Father John Misty is the guise of folk singer/songwriter; Joshua Tillman from Baltimore and is, himself a former member of Fleet Foxes. He’s a great character who often talks of his “Culturally Oppressive” childhood as a result of his Evangelical parents. He’s largely estranged from them but does talk to them annually. A blunt statement that is both refreshing and a little satirical and this is part of his appeal. In 2009 he grew tired of recording as Josh Tillman and wanted a change which he explains “I kind of wanted to confuse people with this ridiculous red herring [and] admittedly patently ridiculous name that’s also phonetically beautifully and looks good in print.
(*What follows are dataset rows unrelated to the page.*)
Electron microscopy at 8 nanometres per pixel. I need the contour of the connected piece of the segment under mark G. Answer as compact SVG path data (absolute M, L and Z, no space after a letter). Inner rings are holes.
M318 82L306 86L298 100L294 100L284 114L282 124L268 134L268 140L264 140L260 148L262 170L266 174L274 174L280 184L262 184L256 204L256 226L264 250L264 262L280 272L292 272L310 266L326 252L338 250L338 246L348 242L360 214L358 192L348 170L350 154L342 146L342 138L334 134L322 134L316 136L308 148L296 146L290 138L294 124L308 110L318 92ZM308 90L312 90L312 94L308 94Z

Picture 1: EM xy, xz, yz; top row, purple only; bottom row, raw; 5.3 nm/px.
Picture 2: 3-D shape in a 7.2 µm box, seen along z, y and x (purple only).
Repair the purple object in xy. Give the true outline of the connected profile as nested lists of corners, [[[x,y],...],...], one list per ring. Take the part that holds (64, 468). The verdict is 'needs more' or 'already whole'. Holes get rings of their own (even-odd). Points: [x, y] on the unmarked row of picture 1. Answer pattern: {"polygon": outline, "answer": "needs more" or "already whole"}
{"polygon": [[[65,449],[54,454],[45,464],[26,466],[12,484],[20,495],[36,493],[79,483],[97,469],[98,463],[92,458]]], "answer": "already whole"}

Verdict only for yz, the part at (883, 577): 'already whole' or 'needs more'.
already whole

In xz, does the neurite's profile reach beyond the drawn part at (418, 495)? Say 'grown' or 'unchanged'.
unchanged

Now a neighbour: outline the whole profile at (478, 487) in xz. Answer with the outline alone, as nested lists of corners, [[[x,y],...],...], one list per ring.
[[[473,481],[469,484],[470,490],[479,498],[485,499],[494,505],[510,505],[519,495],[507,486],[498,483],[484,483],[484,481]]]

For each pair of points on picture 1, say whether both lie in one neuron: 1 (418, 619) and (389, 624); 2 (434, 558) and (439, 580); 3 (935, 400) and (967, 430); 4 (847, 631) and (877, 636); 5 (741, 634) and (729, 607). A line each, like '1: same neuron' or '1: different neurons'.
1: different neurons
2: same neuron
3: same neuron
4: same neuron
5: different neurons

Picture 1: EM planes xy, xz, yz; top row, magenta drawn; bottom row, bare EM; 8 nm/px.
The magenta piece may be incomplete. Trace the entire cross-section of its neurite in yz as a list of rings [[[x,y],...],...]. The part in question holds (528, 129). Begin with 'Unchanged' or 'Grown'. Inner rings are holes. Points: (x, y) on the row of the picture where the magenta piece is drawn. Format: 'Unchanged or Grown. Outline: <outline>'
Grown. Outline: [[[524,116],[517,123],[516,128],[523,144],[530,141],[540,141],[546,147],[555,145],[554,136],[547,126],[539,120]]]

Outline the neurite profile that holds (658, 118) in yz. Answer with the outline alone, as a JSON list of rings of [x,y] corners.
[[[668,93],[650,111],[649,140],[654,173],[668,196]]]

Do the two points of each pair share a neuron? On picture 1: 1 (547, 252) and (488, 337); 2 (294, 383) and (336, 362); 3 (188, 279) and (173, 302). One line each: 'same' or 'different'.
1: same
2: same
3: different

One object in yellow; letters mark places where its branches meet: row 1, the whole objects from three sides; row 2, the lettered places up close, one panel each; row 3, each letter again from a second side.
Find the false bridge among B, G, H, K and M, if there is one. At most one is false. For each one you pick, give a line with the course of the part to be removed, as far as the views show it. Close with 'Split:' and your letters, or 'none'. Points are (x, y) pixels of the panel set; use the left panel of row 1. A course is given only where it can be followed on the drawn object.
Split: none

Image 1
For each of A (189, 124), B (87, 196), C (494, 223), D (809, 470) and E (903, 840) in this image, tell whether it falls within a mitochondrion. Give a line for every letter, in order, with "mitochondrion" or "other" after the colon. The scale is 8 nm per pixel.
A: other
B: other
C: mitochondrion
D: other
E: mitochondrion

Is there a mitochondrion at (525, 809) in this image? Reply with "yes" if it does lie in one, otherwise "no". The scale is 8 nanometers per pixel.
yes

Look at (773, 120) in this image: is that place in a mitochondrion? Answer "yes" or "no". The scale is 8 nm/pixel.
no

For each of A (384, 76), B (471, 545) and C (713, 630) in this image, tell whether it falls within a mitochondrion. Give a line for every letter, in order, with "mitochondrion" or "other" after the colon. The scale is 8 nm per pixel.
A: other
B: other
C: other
Sort of a name I’ve decided to give to this weird, subconscious, dream fragmentation I have of this homosexual, shamanic drifter who bounces around [and] stirs up weird shit in my dreams. Like making out with my brother. So I guess the aggregate of all those things just felt right. But really and truly, the whole thing is just kind of about the fact that it really doesn’t matter what the fuck you call yourself, as long as the goods are in the explicit honesty” Couldn’t have said it better myself. His first album as FJM is 2012’s Fear Fun. It’s kind of oxymoronic itself and aptly the album saw him shift his style fuelled by disillusionment with music and his own songwriting as well as being fuelled by “enough mushrooms to choke a horse” and the petrol that took him along the west coast as he effectively wrote a novel. A song that shines for me is ‘Hollywood Forever Cemetery Sings’ which is the most prolific track off the album. I seen him perform it on Sky Arts or whatever and was clearly impressed. The track is evocative of his no nonsense approach both musically and lyrically. The instrumental structure is born out of the highly charged, lazy strikes of his guitar which has it’s echo bounce around the track and take the rigidity out of the sound that is still anchored enough by the stomping percussion and is given glimmers of light with smashes of the tambourine. He’s laid out the song in such a simple way, yet has maximised the potential space created as a result, while still being able to have a solid form and rhythm to latch on to. This allows his vocal and lyrics to shine through too and these are accentuated by the distant, wailing harmonies behind him. I wonder if his parents have listened to him singing ‘Jesus Christ Girl’ repeatedly? You can only smile at the thought of it!